The Legacy

Melrose was astonished when his rich uncle Bertie died and left him an envelope containing a brief note, a hand-written, gilt-edged voucher, and a personal telephone number marked “call to confirm”.
“Train tickets?” Cathy scoffed.  “The guy was a millionaire. Why not leave you money, or a house?  What could we possible want with train tickets?”
“It’s not just a train, Cathy, it’s the Orient Express. Four weeks, two passengers. We’re talking historic, high-class, once-in-a-lifetime elegance!  And by the way, no one ever rides for four weeks!”
“Including us, Mel. Cash it in. How much do you think you could get?  Several thousand pounds?  It might help pay for our down payment.”
Melrose didn’t dare tell her that the price of these impossible-to-get tickets would not only pay their down payment, it would pay for the entire three-bedroom two-bath corner flat. In cash. With enough left over for a fairy-tale wedding, instead of the civil ceremony they’d planned.

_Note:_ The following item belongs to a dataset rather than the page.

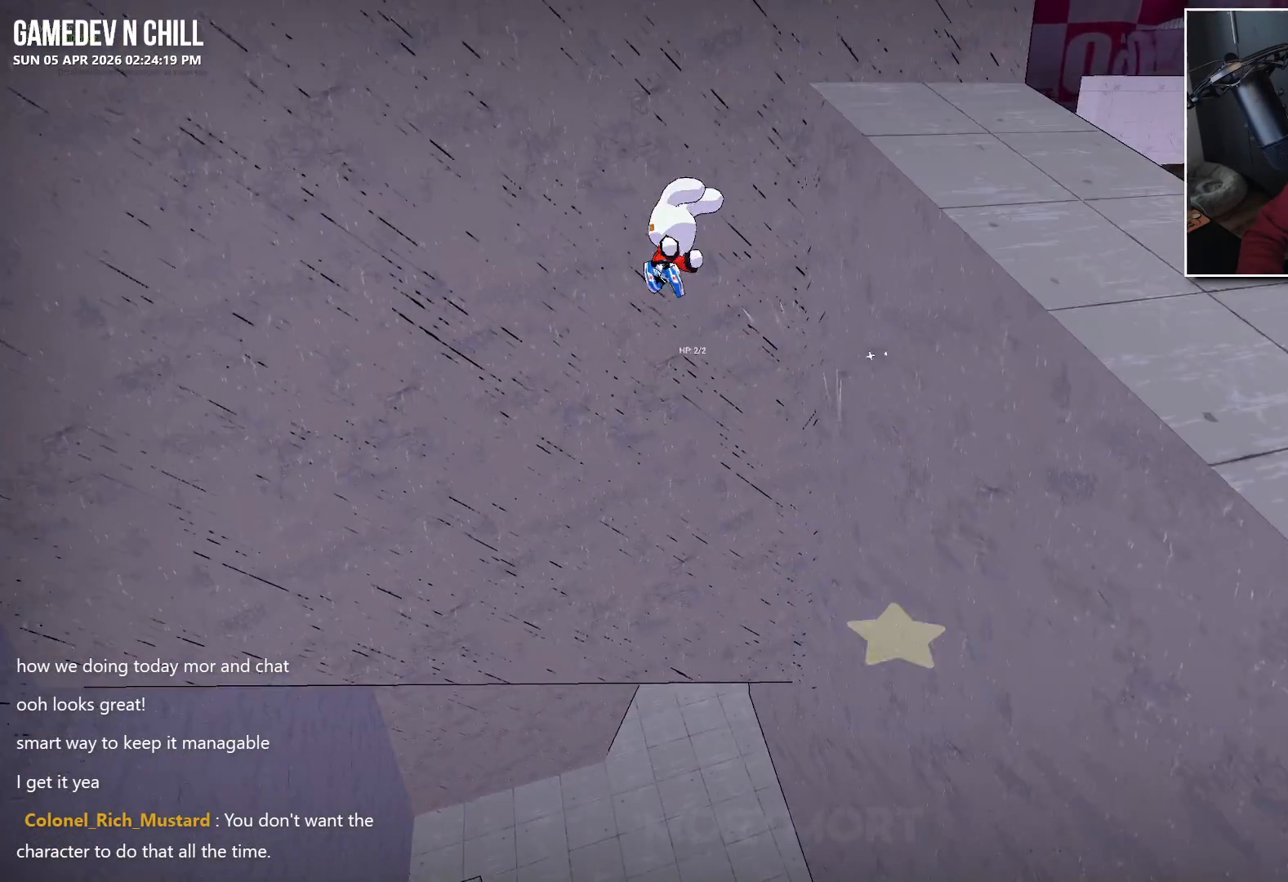
{"buttons": [], "left_stick": "up-left", "right_stick": "center", "events": [[183, "right_stick", "center"], [267, "A", "down"], [483, "A", "up"]]}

Uncle Bertie had never been fixated on money for its own sake. He believed in style, in quality, in what he called “the life of the connoisseur”. Cathy probably didn’t even know how to spell connoisseur. She believed in home, family, holidays in Brighton, saving for retirement. Melrose felt guilty pigeonholing her like that. Cathy was a good person. She’d been kind to him when the love of his life, Vanessa, left him to devote her life to art.

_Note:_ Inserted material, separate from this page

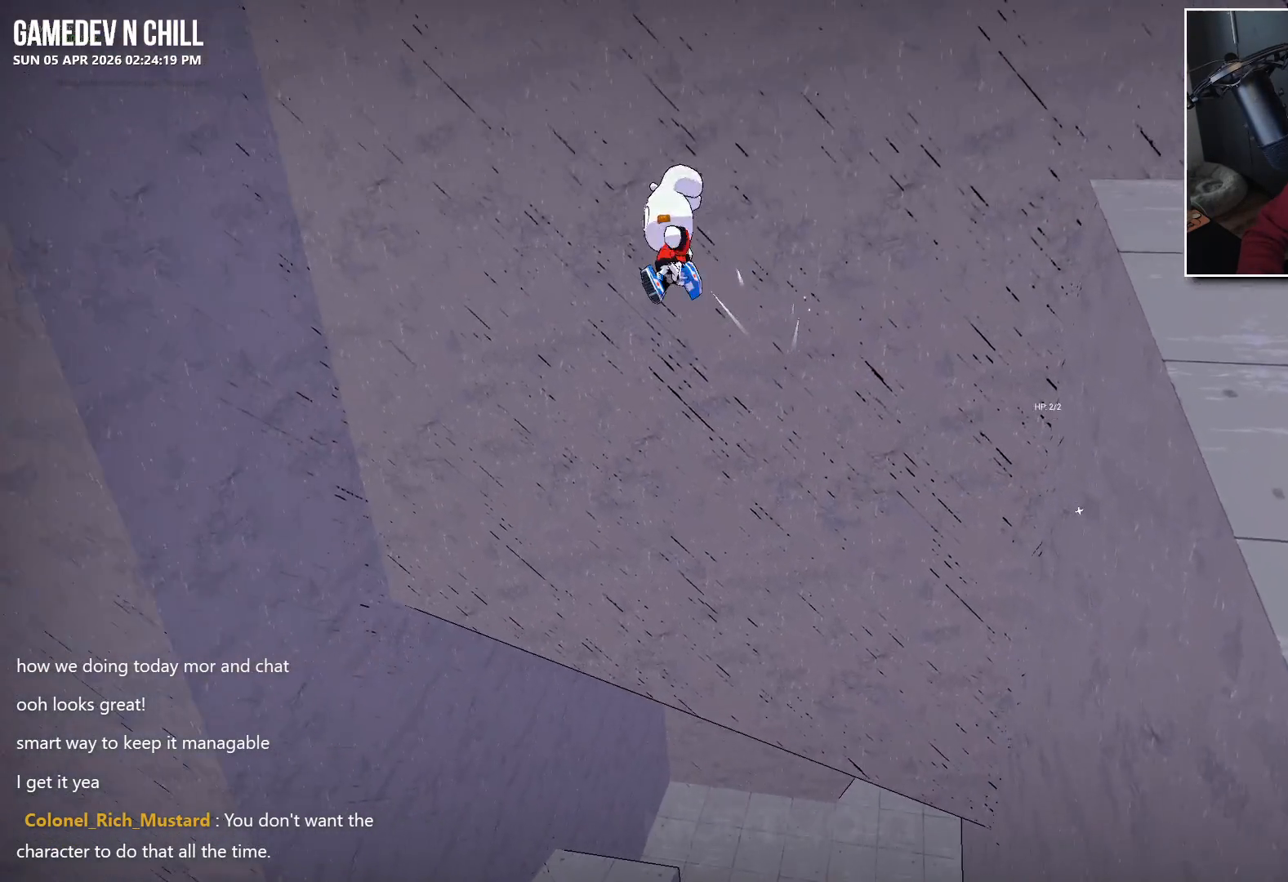
{"buttons": ["A"], "left_stick": "up-left", "right_stick": "center", "events": [[200, "A", "down"]]}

Vanessa. Now there was a woman who would appreciate the fabled Orient Express. The dazzling art deco, the Lalique glass inlays, the mother-of-pearl and teak walls, the damask silk hangings. Melrose imagined Vanessa’s hazel-blue eyes widening as he showed her their suite. All that lavish art would be lost on Cathy.  “Don’t waste your life on the ordinary.” Bertie’s note had said. Melrose felt his head spinning. Cathy would make a wonderful wife. But four weeks on the train might win Vanessa back.
Vanessa’s paintings at the Tate, Cathy’s gentle sweetness. Stay with the safe or gamble on the extraordinary? The rose-covered cottage or the Orient Express?
Melrose breathed deeply. He had decided.